Challenger Deep, dans la fosse des Mariannes. Crédit NOAA

Mais les implications de cette plongée dépassent largement l'intérêt anecdotique... Dès qu'ils se furent posés, les "océanautes" aperçurent une crevette, puis une deuxième, et enfin un poisson plat d'espèce inconnue. La vie existait donc, et même en abondance (le champ de vision était limité par la puissance des projecteurs), là où on ne s'y attendait pas. Plus tard, cet argument sera décisif dans l'abandon d'un projet consistant à utiliser les fosses océaniques comme poubelles à déchets nucléaires...

Une vie consacrée aux fonds marins

Ecologiste alors que ce mot n'était même pas encore inventé, Jacques Piccard poursuivra sa vie durant le plus grand de ses idéaux, faire prendre conscience au monde de l'importance vitale de la protection des mers et des lacs. En 1963, il construit le mésoscaphe Auguste Piccard, premier sous-marin touristique avec lequel il permet à plus de 32.000 personnes de découvrir le fond du lac Léman. Puis le petit submersible (on dira plus tard sous-marin de poche) F.A. Forel, qui véhiculera des milliers de curieux, dont beaucoup d'enfants, au fond du même lac avant de participer à des expéditions scientifiques. En 1969, un autre mésoscaphe, le Ben-Franklin, lui permettra de parcourir 3.000 kilomètres à la dérive dans le Gulfstream.

Le Trieste au-dessus de la fosse des Mariannes en janvier 1960. Crédit US Army

Toute sa vie, Jacques Piccard rêvera à de nouveaux sous-marins d'exploration scientifique. « Les gens ne s'intéressent pas à l'eau. Pourtant, chaque lac suisse devrait avoir son sous-marin de recherche. L'eau douce est un trésor pour l'humanité. Il faut mieux la connaître pour la protéger » déclarait-il lors d'une interview pour le quotidien suisse Le Matin en 2002. Mais sans cependant se faire d'illusions, car malgré la reconnaissance dont il faisait l'objet depuis sa plongée record, ses recherches se sont toujours heurtées à de sérieuses difficultés financières, au point qu'il n'avait pas hésité à échanger son laboratoire de Cully contre un trois-pièces plus économique... Selon Jean-François Rubin, la raison de ces tracasseries est peut-être son refus obstiné, depuis l'épisode des Mariannes, de travailler pour les militaires.

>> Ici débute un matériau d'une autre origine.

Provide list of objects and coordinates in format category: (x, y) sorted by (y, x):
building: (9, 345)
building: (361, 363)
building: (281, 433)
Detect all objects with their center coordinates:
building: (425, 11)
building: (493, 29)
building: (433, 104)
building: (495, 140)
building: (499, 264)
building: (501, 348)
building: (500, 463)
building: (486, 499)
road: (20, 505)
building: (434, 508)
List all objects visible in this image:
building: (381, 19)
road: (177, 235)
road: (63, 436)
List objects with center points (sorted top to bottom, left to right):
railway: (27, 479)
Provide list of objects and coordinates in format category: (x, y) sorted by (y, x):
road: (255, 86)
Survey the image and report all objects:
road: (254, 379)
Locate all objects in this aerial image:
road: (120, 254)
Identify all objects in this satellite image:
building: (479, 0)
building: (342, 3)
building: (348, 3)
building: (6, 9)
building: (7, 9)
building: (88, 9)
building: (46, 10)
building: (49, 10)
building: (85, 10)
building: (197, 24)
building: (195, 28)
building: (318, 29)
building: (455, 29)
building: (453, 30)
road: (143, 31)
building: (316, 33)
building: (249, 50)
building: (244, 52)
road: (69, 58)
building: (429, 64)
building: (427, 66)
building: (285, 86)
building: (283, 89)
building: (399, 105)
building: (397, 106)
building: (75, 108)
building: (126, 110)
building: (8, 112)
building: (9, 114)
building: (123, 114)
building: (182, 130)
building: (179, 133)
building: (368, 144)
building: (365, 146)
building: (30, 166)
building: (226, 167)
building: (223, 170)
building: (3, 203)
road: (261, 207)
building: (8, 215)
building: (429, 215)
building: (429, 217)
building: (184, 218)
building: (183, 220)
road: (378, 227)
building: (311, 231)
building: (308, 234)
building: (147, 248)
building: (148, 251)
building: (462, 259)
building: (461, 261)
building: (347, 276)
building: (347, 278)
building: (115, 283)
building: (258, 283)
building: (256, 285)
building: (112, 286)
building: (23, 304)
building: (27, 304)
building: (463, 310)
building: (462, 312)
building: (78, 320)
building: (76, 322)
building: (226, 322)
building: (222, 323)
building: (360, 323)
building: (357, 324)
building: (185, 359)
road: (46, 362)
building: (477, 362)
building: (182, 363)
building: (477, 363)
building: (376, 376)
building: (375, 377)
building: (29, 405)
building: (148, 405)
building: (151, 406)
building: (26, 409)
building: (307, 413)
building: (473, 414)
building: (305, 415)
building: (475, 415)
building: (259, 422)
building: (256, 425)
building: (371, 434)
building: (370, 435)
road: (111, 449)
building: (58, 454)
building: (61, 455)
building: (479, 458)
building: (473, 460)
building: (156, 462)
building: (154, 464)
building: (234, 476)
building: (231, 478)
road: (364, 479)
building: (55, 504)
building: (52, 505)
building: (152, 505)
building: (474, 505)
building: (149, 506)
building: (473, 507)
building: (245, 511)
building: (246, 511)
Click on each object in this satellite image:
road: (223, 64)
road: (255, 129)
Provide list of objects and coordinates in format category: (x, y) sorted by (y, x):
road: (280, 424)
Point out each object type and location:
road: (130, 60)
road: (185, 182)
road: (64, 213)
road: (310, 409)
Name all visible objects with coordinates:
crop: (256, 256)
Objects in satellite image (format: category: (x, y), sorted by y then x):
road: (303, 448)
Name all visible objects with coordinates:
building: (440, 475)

Le 1er février 2008, neuf mois jour pour jour avant son décès, Jacques Piccard recevait le titre de Docteur Honoris Causa de l'Université Catholique de Louvain (UCL - Belgique) pour avoir repoussé les limites de la science de la Terre. Cette consécration, une de plus pour la famille Piccard et qu'il partageait avec son fils Bertrand, était parrainée par Jean-François Rees, biologiste et spécialiste de la faune des profondeurs à l'UCL.